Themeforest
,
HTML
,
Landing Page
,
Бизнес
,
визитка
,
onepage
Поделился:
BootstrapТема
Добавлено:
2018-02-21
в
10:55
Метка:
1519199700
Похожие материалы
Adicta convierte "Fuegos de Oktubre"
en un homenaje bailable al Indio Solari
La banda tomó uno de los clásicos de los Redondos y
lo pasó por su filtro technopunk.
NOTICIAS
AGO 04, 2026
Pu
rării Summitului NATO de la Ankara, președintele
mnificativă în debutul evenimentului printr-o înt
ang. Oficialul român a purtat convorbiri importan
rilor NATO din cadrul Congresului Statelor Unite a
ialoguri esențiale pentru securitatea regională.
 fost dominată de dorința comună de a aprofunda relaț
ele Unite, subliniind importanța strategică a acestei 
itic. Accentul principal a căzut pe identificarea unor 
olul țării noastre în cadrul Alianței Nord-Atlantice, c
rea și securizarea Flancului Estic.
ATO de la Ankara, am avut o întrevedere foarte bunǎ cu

## [About this task]
Take the word "Unite" and find each line of the material that contains it. Copy those lines.

## [Your solution]
rilor NATO din cadrul Congresului Statelor Unite a
ele Unite, subliniind importanța strategică a acestei 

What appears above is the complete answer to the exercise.